The National Policy Board for Educational Administration (NPBEA), of which NASSP is a part, developed the Educational Leadership Policy Standards: ISLLC 2008. These policy standards are designed to serve as a broad set of national guidelines that states can use as a model for developing or updating their own standards. These standards provide guidance and insights about the traits, functions of work, and responsibilities of school leaders.

The NPBEA also supports the Educational Leadership Constituent Council (ELCC).
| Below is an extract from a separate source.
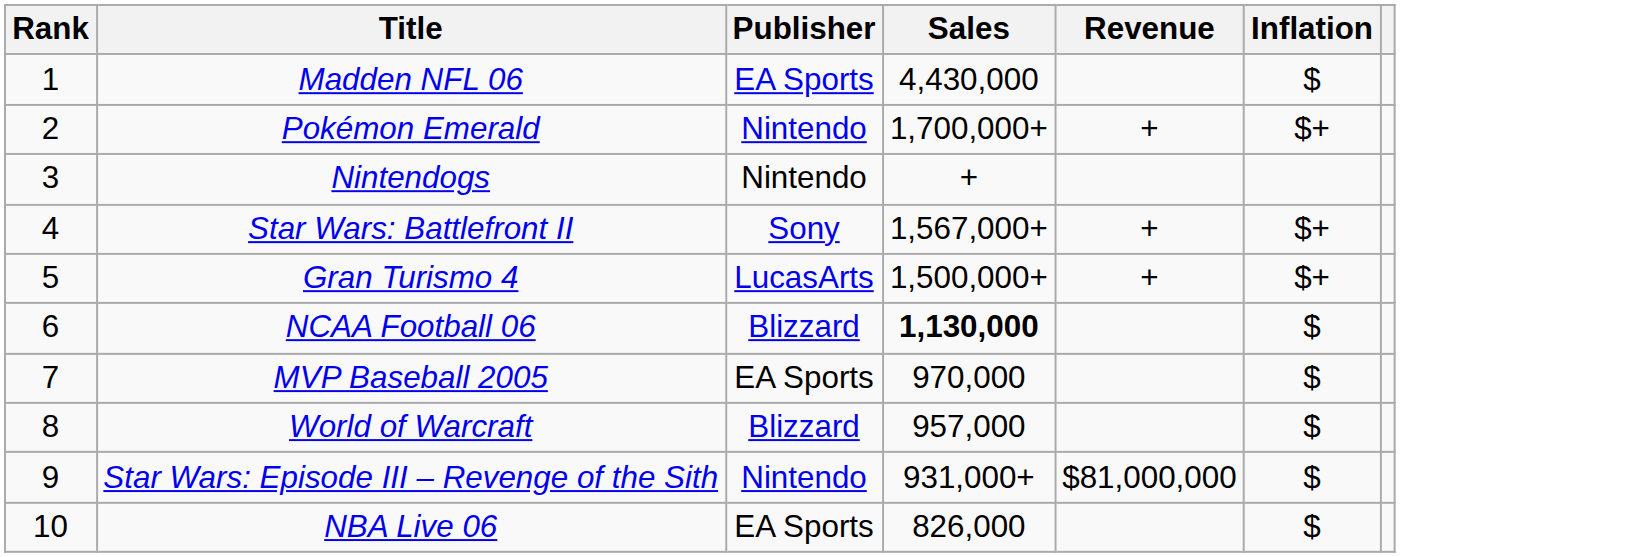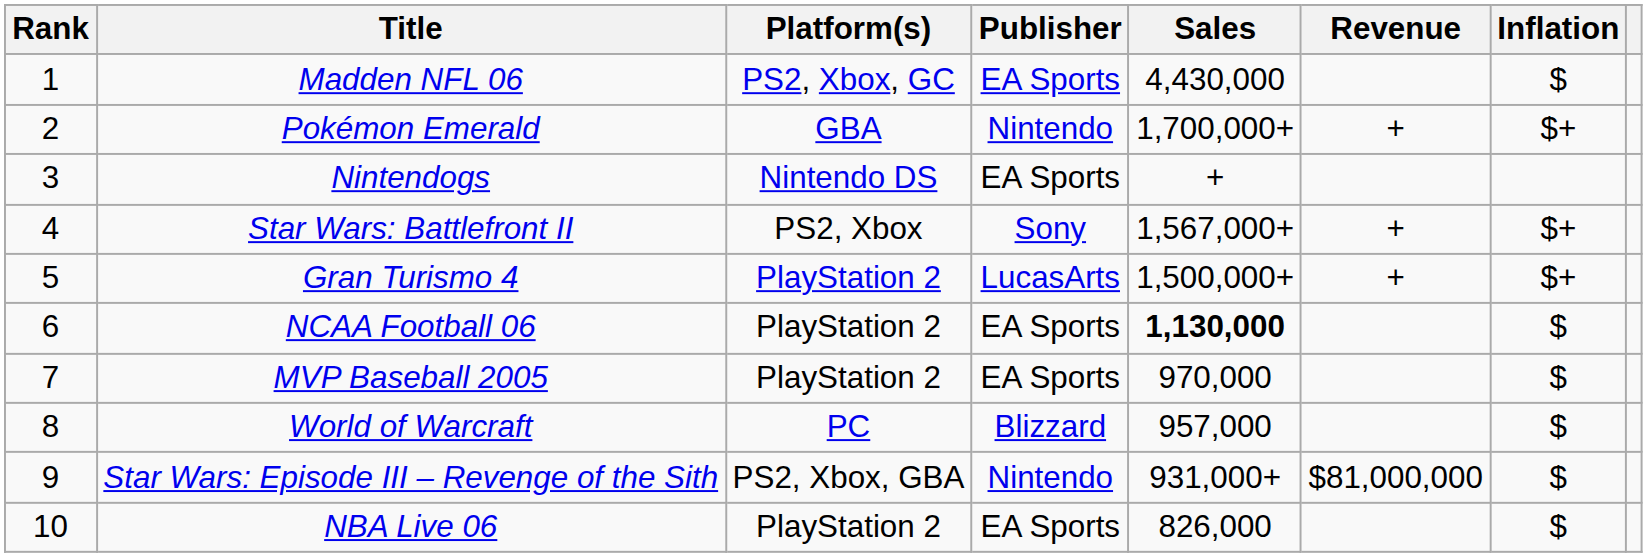+ column: Platform(s) | PS2, Xbox, GC | GBA | Nintendo DS | PS2, Xbox | PlayStation 2 | PlayStation 2 | PlayStation 2 | PC | PS2, Xbox, GBA | PlayStation 2
Nintendogs | Publisher: Nintendo -> EA Sports
NCAA Football 06 | Publisher: Blizzard -> EA Sports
The ELCC, based at NASSP, refines the policy standards into granular program standards that are used to review the educational leadership programs and convey national recognition to college and university educational leadership programs. This is a partnership between practitioners and professors to improve the preparation and readiness of school leaders.

Recommendations for State Policymakers

  • Fund sustained leadership development to improve teaching that results in increased student achievement.
  • Tie leadership development programs to the attainment of national, state, and local standards and student achievement.
  • Tie leadership development to meaningful assessment of leadership capacity including knowledge, skills, and dispositions. Diagnosing a leader’s strengths and improvement needs is required for meaningful professional development that results in changed behavior.
  • Provide principals with multiple opportunities to undertake the study of pedagogy and to refine their leadership and management skills directly tied to improving teaching and learning.
  • Remove age and seniority barriers to state licensure eligibility
  • Align graduate level programs and courses with state and school district professional development programs.

Recommendations for District Leaders

  • Annually allocate districts funds for leadership development for every principal and assistant principal.
  • Allocate districts funds for training prospective principals and examine and implement “grow your own principal” programs.
  • Provide professional development activities that help beginning principals create professional learning communities in their schools.
  • Provide district funding and opportunities to engage principals and assistant principals in ongoing, sustained, job embedded leadership development that focuses on knowledge, skills, and dispositions that will improve a principal’s or assistant principal’s ability to lead and manage middle level and high schools in an optimal fashion.
  • Provide training to enable beginning principals to involve parents in their child’s education, especially parents of limited English proficient and immigrant children; provide training on how to understand and use data and assessments to improve and personalize classroom practice and student learning.
  • Provide beginning principals training in implementing schoolwide adolescent literacy and mathematical initiatives.
  • Develop and implement initiatives to promote retention of highly qualified principals, particularly within elementary, middle level and high schools with a high percentage of low-achieving students, including programs that provide—
    • principal mentoring from exemplary principals or superintendents;
    • induction and support for principals during their first 3 years of employment as principals;
    • incentives, including financial incentives, to principals who have a record of improving the academic achievement of all students, but particularly students from economically disadvantaged families, students from racial and ethnic minority groups, and students with disabilities.

Resources

Institute for Educational Leadership. (2000). Leadership for student learning: Reinventing the principalship. Washington, DC: Author.

Wallace Foundation. (2003). Beyond the pipeline: Getting the principals we need, where they are needed most. New York : Author.

Murphy, J., Elliot, S. N., Goldring, E., Porter, A. C. (2006). Learning-centered leadership: A conceptual foundation. Nashville, TN: Vanderbilt University.

Educational Leadership Policy Standards: ISLLC 2008. As Adopted by the National Policy Board for Educational Administration. (2008).